─── Material provided ───

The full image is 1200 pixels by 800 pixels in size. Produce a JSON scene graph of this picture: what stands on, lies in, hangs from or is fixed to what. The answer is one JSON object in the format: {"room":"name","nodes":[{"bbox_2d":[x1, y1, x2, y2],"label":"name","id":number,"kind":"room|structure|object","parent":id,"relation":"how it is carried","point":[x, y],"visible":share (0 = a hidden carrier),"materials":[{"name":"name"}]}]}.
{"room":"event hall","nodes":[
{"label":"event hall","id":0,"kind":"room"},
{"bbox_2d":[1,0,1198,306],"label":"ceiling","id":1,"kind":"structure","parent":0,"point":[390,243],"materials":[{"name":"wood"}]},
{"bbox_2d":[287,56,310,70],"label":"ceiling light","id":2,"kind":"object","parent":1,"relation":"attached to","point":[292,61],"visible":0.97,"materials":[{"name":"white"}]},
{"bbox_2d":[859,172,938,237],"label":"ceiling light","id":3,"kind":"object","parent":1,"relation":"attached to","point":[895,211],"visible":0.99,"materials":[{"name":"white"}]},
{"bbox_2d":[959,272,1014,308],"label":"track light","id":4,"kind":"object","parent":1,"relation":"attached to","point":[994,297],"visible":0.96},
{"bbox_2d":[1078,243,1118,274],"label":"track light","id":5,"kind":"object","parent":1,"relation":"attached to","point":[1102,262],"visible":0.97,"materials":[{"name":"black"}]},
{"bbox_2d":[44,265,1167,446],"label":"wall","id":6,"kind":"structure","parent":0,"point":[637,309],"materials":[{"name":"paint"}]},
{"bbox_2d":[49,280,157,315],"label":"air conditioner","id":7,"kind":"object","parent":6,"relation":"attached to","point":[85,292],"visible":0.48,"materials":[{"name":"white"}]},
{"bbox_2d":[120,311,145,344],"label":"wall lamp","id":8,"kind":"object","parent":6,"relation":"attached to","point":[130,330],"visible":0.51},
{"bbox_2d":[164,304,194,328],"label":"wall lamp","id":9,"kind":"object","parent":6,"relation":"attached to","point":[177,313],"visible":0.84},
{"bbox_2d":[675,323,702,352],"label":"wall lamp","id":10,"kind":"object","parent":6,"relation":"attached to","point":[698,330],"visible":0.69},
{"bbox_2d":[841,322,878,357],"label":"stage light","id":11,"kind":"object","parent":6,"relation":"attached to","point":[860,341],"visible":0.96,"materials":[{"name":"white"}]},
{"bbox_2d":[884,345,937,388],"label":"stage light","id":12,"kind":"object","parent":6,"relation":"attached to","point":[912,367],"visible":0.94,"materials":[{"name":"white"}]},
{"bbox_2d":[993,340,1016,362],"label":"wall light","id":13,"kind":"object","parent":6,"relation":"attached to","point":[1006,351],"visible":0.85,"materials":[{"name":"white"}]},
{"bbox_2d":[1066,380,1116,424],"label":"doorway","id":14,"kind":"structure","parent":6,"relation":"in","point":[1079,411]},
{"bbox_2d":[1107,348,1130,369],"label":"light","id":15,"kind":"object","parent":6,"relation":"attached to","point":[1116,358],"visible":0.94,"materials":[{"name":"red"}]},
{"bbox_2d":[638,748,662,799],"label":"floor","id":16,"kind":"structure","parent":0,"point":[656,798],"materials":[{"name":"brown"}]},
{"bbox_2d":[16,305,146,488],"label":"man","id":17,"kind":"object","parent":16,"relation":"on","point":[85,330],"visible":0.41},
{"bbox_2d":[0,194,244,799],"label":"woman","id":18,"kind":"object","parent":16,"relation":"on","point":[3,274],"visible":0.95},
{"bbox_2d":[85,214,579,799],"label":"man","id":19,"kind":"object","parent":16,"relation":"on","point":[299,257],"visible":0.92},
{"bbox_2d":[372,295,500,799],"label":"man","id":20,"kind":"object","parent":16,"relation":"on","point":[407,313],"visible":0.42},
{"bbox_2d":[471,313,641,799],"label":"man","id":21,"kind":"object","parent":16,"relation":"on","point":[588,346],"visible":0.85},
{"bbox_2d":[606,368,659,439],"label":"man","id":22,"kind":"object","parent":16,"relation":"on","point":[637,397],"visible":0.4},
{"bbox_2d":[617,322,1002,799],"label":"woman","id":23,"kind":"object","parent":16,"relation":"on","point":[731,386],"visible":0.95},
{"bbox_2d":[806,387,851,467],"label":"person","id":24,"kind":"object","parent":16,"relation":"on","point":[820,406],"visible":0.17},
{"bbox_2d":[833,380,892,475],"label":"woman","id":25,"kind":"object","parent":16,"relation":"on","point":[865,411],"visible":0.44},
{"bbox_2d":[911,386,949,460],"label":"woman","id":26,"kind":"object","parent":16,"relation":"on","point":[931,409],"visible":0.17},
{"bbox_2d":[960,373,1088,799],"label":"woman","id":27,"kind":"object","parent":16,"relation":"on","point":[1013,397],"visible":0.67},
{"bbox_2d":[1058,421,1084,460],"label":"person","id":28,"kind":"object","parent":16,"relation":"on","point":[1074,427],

───

Assigned task: The material is to be given again in full and without variation.

Answer to this exercise:
The full image is 1200 pixels by 800 pixels in size. Produce a JSON scene graph of this picture: what stands on, lies in, hangs from or is fixed to what. The answer is one JSON object in the format: {"room":"name","nodes":[{"bbox_2d":[x1, y1, x2, y2],"label":"name","id":number,"kind":"room|structure|object","parent":id,"relation":"how it is carried","point":[x, y],"visible":share (0 = a hidden carrier),"materials":[{"name":"name"}]}]}.
{"room":"event hall","nodes":[
{"label":"event hall","id":0,"kind":"room"},
{"bbox_2d":[1,0,1198,306],"label":"ceiling","id":1,"kind":"structure","parent":0,"point":[390,243],"materials":[{"name":"wood"}]},
{"bbox_2d":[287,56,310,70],"label":"ceiling light","id":2,"kind":"object","parent":1,"relation":"attached to","point":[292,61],"visible":0.97,"materials":[{"name":"white"}]},
{"bbox_2d":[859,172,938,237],"label":"ceiling light","id":3,"kind":"object","parent":1,"relation":"attached to","point":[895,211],"visible":0.99,"materials":[{"name":"white"}]},
{"bbox_2d":[959,272,1014,308],"label":"track light","id":4,"kind":"object","parent":1,"relation":"attached to","point":[994,297],"visible":0.96},
{"bbox_2d":[1078,243,1118,274],"label":"track light","id":5,"kind":"object","parent":1,"relation":"attached to","point":[1102,262],"visible":0.97,"materials":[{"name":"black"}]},
{"bbox_2d":[44,265,1167,446],"label":"wall","id":6,"kind":"structure","parent":0,"point":[637,309],"materials":[{"name":"paint"}]},
{"bbox_2d":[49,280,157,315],"label":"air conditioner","id":7,"kind":"object","parent":6,"relation":"attached to","point":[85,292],"visible":0.48,"materials":[{"name":"white"}]},
{"bbox_2d":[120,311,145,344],"label":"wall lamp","id":8,"kind":"object","parent":6,"relation":"attached to","point":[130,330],"visible":0.51},
{"bbox_2d":[164,304,194,328],"label":"wall lamp","id":9,"kind":"object","parent":6,"relation":"attached to","point":[177,313],"visible":0.84},
{"bbox_2d":[675,323,702,352],"label":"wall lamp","id":10,"kind":"object","parent":6,"relation":"attached to","point":[698,330],"visible":0.69},
{"bbox_2d":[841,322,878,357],"label":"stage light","id":11,"kind":"object","parent":6,"relation":"attached to","point":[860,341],"visible":0.96,"materials":[{"name":"white"}]},
{"bbox_2d":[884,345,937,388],"label":"stage light","id":12,"kind":"object","parent":6,"relation":"attached to","point":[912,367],"visible":0.94,"materials":[{"name":"white"}]},
{"bbox_2d":[993,340,1016,362],"label":"wall light","id":13,"kind":"object","parent":6,"relation":"attached to","point":[1006,351],"visible":0.85,"materials":[{"name":"white"}]},
{"bbox_2d":[1066,380,1116,424],"label":"doorway","id":14,"kind":"structure","parent":6,"relation":"in","point":[1079,411]},
{"bbox_2d":[1107,348,1130,369],"label":"light","id":15,"kind":"object","parent":6,"relation":"attached to","point":[1116,358],"visible":0.94,"materials":[{"name":"red"}]},
{"bbox_2d":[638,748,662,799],"label":"floor","id":16,"kind":"structure","parent":0,"point":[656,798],"materials":[{"name":"brown"}]},
{"bbox_2d":[16,305,146,488],"label":"man","id":17,"kind":"object","parent":16,"relation":"on","point":[85,330],"visible":0.41},
{"bbox_2d":[0,194,244,799],"label":"woman","id":18,"kind":"object","parent":16,"relation":"on","point":[3,274],"visible":0.95},
{"bbox_2d":[85,214,579,799],"label":"man","id":19,"kind":"object","parent":16,"relation":"on","point":[299,257],"visible":0.92},
{"bbox_2d":[372,295,500,799],"label":"man","id":20,"kind":"object","parent":16,"relation":"on","point":[407,313],"visible":0.42},
{"bbox_2d":[471,313,641,799],"label":"man","id":21,"kind":"object","parent":16,"relation":"on","point":[588,346],"visible":0.85},
{"bbox_2d":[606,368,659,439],"label":"man","id":22,"kind":"object","parent":16,"relation":"on","point":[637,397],"visible":0.4},
{"bbox_2d":[617,322,1002,799],"label":"woman","id":23,"kind":"object","parent":16,"relation":"on","point":[731,386],"visible":0.95},
{"bbox_2d":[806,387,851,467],"label":"person","id":24,"kind":"object","parent":16,"relation":"on","point":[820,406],"visible":0.17},
{"bbox_2d":[833,380,892,475],"label":"woman","id":25,"kind":"object","parent":16,"relation":"on","point":[865,411],"visible":0.44},
{"bbox_2d":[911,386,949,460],"label":"woman","id":26,"kind":"object","parent":16,"relation":"on","point":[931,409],"visible":0.17},
{"bbox_2d":[960,373,1088,799],"label":"woman","id":27,"kind":"object","parent":16,"relation":"on","point":[1013,397],"visible":0.67},
{"bbox_2d":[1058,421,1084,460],"label":"person","id":28,"kind":"object","parent":16,"relation":"on","point":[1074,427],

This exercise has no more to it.